= Recorded information =
##########

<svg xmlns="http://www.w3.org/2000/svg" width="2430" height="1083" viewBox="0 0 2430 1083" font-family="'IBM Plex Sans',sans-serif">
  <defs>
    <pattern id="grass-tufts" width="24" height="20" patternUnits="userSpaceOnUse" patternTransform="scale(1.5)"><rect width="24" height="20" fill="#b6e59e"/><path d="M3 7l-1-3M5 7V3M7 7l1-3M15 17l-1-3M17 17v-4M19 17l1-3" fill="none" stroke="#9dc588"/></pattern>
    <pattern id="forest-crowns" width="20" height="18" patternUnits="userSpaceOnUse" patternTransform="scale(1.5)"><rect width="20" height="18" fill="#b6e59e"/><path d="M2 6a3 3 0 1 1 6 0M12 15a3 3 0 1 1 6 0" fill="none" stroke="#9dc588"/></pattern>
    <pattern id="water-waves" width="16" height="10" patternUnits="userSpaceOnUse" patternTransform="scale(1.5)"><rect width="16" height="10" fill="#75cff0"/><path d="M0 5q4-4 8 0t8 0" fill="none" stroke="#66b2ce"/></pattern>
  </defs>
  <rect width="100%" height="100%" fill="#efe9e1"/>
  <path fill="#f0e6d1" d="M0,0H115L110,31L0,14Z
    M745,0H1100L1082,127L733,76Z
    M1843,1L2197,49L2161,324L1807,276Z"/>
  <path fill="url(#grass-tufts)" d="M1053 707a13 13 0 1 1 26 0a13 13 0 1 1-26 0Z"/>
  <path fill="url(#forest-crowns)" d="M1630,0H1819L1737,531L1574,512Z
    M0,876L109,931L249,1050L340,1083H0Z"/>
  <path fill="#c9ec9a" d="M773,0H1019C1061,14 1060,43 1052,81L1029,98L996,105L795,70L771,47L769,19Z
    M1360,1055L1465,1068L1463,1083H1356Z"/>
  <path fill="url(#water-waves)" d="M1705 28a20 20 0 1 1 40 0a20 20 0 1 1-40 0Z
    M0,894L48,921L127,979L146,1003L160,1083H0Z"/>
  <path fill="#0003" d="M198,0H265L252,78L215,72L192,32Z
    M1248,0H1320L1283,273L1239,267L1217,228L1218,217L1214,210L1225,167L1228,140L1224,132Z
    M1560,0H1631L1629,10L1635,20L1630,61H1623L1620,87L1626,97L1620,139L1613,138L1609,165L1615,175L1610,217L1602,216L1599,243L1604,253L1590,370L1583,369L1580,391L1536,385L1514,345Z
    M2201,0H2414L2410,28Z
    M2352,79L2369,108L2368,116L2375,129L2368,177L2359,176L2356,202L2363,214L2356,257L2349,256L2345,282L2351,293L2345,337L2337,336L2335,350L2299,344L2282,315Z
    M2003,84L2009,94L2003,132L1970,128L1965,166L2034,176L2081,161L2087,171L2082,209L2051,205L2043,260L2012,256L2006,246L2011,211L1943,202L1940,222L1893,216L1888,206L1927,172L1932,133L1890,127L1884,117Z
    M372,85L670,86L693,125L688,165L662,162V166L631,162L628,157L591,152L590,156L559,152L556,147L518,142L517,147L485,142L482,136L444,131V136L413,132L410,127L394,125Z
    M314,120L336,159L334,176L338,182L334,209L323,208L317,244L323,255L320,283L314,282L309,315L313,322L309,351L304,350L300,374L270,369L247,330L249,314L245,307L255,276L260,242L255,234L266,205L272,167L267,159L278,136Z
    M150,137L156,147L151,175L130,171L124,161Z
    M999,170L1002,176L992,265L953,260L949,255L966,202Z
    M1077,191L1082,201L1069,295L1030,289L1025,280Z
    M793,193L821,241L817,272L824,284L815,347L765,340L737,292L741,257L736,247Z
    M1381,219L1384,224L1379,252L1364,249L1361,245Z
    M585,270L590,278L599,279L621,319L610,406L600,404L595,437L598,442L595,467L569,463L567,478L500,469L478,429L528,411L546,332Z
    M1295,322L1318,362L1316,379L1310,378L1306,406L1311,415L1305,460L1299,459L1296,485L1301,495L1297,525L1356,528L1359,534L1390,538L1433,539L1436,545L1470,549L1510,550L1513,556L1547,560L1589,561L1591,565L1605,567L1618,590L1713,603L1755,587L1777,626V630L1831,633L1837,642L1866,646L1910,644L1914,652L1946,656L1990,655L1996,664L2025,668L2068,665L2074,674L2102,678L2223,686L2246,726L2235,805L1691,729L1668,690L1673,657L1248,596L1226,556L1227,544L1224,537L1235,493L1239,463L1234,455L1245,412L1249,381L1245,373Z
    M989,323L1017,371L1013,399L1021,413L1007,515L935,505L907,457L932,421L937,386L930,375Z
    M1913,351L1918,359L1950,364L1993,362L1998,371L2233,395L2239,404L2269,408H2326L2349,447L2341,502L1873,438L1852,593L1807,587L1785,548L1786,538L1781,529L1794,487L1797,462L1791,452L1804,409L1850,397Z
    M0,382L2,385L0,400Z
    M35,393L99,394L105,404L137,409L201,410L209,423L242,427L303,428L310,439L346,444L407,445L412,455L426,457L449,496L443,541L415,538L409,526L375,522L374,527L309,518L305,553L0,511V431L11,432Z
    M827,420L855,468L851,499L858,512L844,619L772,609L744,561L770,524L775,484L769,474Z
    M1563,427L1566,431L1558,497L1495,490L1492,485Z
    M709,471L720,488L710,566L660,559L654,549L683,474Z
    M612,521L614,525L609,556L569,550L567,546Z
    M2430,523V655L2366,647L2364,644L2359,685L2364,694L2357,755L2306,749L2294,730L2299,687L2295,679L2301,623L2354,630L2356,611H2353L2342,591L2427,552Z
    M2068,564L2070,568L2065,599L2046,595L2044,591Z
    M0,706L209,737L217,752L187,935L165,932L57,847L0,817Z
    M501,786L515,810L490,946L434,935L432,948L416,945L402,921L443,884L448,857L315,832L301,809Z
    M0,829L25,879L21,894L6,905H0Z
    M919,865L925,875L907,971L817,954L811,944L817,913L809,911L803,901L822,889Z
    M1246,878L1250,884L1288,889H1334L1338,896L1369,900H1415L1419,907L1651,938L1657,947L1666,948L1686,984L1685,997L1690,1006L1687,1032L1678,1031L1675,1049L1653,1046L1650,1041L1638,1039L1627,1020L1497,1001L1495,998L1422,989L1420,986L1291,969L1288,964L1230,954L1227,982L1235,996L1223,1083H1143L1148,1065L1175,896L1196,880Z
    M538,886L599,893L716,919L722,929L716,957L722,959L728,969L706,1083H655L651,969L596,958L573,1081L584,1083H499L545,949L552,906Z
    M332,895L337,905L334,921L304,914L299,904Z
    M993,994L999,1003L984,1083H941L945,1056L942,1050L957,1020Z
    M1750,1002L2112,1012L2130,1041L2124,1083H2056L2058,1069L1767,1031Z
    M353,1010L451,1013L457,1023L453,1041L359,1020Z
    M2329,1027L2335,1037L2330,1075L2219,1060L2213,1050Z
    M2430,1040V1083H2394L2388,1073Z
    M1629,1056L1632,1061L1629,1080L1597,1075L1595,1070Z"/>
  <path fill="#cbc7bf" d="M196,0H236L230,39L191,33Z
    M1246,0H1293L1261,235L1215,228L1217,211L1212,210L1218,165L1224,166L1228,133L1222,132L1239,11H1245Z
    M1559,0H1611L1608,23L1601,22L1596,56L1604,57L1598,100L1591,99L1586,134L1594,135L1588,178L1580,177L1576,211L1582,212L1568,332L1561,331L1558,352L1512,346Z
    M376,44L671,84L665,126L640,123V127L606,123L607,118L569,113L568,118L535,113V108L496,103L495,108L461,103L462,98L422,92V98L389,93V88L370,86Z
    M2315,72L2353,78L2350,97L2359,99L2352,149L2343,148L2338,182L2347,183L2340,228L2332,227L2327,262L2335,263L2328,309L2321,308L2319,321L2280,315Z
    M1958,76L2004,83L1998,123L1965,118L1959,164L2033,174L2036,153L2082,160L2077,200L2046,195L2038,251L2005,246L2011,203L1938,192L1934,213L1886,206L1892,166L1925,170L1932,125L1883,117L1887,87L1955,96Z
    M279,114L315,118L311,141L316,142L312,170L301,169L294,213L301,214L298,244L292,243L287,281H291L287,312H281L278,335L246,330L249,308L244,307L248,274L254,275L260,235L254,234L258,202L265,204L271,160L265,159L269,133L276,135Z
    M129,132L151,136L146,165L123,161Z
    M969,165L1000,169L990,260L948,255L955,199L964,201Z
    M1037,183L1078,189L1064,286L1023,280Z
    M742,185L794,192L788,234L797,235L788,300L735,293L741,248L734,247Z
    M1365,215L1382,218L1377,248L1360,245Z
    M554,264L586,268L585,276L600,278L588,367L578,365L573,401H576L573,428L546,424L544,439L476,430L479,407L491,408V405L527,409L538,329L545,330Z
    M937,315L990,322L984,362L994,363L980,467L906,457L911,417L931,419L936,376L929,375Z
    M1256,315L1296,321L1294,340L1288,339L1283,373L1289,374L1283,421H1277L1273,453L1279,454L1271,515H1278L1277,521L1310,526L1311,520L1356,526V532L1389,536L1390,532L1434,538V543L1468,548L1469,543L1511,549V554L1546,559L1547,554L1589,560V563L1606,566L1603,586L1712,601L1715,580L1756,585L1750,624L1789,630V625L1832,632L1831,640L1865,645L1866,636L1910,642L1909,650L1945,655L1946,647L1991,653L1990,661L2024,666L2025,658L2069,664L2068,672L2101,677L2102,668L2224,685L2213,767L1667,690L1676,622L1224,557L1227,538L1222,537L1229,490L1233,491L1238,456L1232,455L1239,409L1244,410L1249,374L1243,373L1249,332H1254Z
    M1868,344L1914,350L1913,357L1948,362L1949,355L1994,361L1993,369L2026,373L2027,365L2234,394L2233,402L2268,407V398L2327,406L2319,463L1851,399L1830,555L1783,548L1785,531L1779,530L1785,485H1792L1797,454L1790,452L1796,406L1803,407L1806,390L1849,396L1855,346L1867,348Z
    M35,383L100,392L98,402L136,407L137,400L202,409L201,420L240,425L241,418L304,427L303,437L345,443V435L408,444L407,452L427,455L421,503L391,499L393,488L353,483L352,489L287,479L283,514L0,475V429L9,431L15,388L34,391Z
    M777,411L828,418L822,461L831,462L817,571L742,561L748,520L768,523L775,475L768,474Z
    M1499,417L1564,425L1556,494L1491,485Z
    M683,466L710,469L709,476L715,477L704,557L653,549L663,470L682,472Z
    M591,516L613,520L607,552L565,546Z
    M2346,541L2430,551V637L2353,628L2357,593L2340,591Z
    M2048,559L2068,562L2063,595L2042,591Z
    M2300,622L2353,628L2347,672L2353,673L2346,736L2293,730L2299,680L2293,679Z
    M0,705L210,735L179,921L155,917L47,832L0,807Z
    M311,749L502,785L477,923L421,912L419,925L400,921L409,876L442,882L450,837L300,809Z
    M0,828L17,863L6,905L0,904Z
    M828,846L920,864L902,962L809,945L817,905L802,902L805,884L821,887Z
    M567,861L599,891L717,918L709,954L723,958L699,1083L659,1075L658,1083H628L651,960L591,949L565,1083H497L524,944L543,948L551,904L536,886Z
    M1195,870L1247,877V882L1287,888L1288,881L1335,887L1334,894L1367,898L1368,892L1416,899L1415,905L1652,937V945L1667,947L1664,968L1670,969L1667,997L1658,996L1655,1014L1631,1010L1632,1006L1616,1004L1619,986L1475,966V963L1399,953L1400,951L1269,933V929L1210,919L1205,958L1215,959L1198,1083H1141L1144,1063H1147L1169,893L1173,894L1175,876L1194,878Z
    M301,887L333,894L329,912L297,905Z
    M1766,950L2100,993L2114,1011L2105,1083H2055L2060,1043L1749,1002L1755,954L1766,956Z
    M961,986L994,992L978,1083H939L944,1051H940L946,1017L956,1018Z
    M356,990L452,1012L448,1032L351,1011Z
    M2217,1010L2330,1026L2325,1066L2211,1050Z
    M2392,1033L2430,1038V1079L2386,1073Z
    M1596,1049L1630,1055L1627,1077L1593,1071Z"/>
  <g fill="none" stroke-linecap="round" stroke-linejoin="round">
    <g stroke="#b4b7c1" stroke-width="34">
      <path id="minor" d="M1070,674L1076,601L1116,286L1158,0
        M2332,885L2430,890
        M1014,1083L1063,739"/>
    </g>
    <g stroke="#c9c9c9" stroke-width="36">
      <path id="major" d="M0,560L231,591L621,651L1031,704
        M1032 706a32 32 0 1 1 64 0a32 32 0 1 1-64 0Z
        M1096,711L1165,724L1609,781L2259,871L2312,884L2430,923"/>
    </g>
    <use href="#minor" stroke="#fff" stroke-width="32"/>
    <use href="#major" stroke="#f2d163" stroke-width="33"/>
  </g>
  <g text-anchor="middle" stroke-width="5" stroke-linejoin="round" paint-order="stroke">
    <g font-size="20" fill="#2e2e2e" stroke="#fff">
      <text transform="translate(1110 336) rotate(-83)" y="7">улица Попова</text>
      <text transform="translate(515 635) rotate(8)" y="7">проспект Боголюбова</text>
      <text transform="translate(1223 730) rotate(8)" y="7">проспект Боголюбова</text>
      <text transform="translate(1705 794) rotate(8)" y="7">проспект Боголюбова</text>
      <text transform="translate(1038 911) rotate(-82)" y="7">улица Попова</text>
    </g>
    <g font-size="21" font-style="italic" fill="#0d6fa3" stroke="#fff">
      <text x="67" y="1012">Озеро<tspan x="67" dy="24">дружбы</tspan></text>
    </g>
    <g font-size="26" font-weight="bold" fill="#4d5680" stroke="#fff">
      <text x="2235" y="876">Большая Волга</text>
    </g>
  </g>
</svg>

##########

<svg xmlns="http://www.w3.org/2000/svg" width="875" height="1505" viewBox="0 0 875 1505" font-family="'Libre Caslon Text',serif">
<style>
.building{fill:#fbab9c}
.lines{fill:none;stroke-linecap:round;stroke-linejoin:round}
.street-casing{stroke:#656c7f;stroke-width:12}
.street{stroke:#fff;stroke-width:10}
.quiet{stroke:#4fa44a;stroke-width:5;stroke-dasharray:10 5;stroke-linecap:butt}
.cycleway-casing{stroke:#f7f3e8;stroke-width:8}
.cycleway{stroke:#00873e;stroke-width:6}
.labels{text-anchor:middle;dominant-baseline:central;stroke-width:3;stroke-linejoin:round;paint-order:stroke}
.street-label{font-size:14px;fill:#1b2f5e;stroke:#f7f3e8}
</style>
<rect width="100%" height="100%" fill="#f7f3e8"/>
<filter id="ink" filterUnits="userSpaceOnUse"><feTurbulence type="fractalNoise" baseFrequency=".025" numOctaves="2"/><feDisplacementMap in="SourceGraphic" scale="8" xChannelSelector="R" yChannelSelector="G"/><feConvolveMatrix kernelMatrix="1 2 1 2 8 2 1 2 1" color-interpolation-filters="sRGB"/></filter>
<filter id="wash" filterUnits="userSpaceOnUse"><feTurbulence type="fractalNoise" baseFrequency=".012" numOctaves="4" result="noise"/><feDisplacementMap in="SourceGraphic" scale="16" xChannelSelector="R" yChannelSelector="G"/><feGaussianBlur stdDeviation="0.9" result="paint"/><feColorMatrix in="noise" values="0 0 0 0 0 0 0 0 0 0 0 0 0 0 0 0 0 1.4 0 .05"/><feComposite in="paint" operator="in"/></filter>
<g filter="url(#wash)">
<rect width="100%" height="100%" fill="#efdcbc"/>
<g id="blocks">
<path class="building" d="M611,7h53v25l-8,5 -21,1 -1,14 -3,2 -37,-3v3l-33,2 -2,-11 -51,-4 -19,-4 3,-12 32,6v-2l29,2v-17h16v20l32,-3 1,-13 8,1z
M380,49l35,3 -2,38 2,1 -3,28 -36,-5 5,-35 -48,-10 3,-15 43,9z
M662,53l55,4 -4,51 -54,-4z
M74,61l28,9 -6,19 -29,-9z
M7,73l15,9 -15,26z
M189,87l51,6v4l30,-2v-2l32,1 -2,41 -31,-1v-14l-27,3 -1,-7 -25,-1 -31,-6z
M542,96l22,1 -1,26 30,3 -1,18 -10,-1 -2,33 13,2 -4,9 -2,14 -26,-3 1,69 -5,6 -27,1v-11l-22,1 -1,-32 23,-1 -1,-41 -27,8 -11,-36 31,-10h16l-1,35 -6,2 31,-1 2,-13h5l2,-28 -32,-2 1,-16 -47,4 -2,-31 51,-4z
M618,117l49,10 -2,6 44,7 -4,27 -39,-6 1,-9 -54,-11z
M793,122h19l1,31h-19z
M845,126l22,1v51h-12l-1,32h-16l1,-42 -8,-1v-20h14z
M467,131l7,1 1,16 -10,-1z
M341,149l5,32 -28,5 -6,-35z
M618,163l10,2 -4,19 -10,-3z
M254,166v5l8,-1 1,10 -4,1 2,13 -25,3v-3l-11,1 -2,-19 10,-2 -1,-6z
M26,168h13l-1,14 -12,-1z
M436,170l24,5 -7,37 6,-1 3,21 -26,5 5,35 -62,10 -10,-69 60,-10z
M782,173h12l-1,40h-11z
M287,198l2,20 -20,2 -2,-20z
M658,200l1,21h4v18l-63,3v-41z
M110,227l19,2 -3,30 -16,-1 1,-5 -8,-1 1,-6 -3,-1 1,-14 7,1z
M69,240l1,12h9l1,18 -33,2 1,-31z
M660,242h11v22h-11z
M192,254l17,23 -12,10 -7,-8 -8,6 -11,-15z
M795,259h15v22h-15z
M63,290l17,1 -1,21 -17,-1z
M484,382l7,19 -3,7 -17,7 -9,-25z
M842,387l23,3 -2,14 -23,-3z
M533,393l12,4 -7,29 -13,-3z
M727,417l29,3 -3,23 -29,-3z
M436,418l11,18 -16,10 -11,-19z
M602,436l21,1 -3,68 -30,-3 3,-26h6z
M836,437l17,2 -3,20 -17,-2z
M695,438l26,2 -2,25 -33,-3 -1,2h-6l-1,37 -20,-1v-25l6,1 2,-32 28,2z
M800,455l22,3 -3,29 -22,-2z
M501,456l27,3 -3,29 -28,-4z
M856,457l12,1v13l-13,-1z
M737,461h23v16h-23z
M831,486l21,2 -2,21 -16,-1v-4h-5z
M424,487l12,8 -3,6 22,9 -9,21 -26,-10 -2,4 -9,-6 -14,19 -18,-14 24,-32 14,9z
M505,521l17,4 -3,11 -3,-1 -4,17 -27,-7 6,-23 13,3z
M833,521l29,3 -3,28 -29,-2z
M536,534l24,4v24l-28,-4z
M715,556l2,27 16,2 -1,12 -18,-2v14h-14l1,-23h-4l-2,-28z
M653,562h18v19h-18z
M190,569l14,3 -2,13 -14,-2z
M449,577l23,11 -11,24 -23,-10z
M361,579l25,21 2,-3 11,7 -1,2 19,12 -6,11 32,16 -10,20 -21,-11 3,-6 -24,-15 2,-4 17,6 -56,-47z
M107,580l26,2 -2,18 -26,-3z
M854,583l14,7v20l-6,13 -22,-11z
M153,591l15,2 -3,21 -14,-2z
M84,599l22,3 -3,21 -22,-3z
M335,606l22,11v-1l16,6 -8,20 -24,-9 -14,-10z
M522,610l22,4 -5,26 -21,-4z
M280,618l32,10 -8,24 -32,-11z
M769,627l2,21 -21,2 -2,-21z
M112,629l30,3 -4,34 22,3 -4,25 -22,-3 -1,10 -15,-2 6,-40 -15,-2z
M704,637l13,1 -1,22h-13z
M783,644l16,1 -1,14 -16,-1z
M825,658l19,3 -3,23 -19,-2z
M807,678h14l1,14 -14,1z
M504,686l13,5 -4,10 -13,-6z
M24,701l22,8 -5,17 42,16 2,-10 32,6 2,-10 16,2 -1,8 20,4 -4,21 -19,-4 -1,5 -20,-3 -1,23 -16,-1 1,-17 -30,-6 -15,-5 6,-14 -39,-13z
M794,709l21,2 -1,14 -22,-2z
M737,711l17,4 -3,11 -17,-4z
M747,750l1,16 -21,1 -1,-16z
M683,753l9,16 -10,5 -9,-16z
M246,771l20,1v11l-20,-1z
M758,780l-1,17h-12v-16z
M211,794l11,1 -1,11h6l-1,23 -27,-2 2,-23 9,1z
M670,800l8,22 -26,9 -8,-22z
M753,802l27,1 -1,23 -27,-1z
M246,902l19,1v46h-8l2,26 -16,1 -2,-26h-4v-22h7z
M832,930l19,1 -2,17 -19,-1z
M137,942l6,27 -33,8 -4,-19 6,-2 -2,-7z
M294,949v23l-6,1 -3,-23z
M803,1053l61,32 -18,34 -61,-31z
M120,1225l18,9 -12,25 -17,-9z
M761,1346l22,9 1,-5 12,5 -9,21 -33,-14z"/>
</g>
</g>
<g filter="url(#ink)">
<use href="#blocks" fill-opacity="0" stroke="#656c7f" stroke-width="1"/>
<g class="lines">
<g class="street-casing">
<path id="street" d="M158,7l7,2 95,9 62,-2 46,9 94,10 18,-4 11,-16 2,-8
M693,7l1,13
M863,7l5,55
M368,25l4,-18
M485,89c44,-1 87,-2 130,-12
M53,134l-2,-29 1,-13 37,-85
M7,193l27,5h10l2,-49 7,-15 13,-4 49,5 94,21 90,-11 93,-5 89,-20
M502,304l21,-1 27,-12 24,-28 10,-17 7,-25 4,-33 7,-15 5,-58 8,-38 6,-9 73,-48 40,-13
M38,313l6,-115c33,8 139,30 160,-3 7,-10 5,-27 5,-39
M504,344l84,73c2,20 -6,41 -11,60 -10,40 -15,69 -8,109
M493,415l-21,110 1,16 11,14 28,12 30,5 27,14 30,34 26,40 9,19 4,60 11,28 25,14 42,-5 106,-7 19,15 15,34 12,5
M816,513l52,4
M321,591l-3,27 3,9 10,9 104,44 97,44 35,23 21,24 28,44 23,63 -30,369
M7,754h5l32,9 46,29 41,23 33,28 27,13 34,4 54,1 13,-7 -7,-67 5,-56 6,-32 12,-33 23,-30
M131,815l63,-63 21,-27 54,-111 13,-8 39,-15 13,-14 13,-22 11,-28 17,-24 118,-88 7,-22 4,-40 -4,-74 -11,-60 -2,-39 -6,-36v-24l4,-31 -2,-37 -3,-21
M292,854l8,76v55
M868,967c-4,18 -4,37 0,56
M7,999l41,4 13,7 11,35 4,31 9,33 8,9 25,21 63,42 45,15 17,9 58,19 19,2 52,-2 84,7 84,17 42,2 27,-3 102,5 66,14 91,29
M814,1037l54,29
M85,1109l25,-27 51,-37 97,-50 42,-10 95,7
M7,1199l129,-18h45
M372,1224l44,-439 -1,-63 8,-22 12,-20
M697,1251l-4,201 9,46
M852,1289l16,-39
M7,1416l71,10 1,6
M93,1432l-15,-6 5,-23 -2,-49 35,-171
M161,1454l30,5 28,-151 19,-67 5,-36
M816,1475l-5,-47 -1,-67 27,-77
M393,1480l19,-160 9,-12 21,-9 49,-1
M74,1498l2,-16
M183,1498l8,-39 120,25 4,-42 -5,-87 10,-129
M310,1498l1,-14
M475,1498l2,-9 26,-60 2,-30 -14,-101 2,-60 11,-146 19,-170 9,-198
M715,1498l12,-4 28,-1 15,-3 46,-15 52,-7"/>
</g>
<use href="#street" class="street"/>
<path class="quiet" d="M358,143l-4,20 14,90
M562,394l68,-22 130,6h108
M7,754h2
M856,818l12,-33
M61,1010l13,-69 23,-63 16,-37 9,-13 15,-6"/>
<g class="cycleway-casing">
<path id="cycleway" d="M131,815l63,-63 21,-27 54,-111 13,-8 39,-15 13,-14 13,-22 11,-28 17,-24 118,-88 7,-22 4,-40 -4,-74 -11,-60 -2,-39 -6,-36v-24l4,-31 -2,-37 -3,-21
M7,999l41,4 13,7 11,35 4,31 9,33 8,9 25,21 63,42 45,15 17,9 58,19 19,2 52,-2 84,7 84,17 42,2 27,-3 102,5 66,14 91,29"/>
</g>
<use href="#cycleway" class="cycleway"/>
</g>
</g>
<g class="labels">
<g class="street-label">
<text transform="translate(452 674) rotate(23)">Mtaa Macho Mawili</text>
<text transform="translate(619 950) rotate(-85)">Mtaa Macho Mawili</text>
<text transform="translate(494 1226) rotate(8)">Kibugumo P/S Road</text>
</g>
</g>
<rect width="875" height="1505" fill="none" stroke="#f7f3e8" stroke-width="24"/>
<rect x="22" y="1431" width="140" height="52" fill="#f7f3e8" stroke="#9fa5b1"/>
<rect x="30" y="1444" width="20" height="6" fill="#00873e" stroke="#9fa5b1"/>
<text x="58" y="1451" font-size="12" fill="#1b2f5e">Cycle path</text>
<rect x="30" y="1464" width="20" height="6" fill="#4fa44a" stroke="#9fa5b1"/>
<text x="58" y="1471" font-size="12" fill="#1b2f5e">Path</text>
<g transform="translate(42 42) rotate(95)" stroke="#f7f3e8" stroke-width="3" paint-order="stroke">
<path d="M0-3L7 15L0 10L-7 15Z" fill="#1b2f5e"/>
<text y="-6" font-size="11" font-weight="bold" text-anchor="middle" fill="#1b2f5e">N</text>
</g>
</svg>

##########

= Exercise prompt =
Starting at the line that contains "M112,629l30,3 -4,34 22,3" and stopping after the line that contains "M697,1251l-4,201 9,46", write out every line exactly as it appears above, and no other line.

= Answer box =
M112,629l30,3 -4,34 22,3 -4,25 -22,-3 -1,10 -15,-2 6,-40 -15,-2z
M704,637l13,1 -1,22h-13z
M783,644l16,1 -1,14 -16,-1z
M825,658l19,3 -3,23 -19,-2z
M807,678h14l1,14 -14,1z
M504,686l13,5 -4,10 -13,-6z
M24,701l22,8 -5,17 42,16 2,-10 32,6 2,-10 16,2 -1,8 20,4 -4,21 -19,-4 -1,5 -20,-3 -1,23 -16,-1 1,-17 -30,-6 -15,-5 6,-14 -39,-13z
M794,709l21,2 -1,14 -22,-2z
M737,711l17,4 -3,11 -17,-4z
M747,750l1,16 -21,1 -1,-16z
M683,753l9,16 -10,5 -9,-16z
M246,771l20,1v11l-20,-1z
M758,780l-1,17h-12v-16z
M211,794l11,1 -1,11h6l-1,23 -27,-2 2,-23 9,1z
M670,800l8,22 -26,9 -8,-22z
M753,802l27,1 -1,23 -27,-1z
M246,902l19,1v46h-8l2,26 -16,1 -2,-26h-4v-22h7z
M832,930l19,1 -2,17 -19,-1z
M137,942l6,27 -33,8 -4,-19 6,-2 -2,-7z
M294,949v23l-6,1 -3,-23z
M803,1053l61,32 -18,34 -61,-31z
M120,1225l18,9 -12,25 -17,-9z
M761,1346l22,9 1,-5 12,5 -9,21 -33,-14z"/>
</g>
</g>
<g filter="url(#ink)">
<use href="#blocks" fill-opacity="0" stroke="#656c7f" stroke-width="1"/>
<g class="lines">
<g class="street-casing">
<path id="street" d="M158,7l7,2 95,9 62,-2 46,9 94,10 18,-4 11,-16 2,-8
M693,7l1,13
M863,7l5,55
M368,25l4,-18
M485,89c44,-1 87,-2 130,-12
M53,134l-2,-29 1,-13 37,-85
M7,193l27,5h10l2,-49 7,-15 13,-4 49,5 94,21 90,-11 93,-5 89,-20
M502,304l21,-1 27,-12 24,-28 10,-17 7,-25 4,-33 7,-15 5,-58 8,-38 6,-9 73,-48 40,-13
M38,313l6,-115c33,8 139,30 160,-3 7,-10 5,-27 5,-39
M504,344l84,73c2,20 -6,41 -11,60 -10,40 -15,69 -8,109
M493,415l-21,110 1,16 11,14 28,12 30,5 27,14 30,34 26,40 9,19 4,60 11,28 25,14 42,-5 106,-7 19,15 15,34 12,5
M816,513l52,4
M321,591l-3,27 3,9 10,9 104,44 97,44 35,23 21,24 28,44 23,63 -30,369
M7,754h5l32,9 46,29 41,23 33,28 27,13 34,4 54,1 13,-7 -7,-67 5,-56 6,-32 12,-33 23,-30
M131,815l63,-63 21,-27 54,-111 13,-8 39,-15 13,-14 13,-22 11,-28 17,-24 118,-88 7,-22 4,-40 -4,-74 -11,-60 -2,-39 -6,-36v-24l4,-31 -2,-37 -3,-21
M292,854l8,76v55
M868,967c-4,18 -4,37 0,56
M7,999l41,4 13,7 11,35 4,31 9,33 8,9 25,21 63,42 45,15 17,9 58,19 19,2 52,-2 84,7 84,17 42,2 27,-3 102,5 66,14 91,29
M814,1037l54,29
M85,1109l25,-27 51,-37 97,-50 42,-10 95,7
M7,1199l129,-18h45
M372,1224l44,-439 -1,-63 8,-22 12,-20
M697,1251l-4,201 9,46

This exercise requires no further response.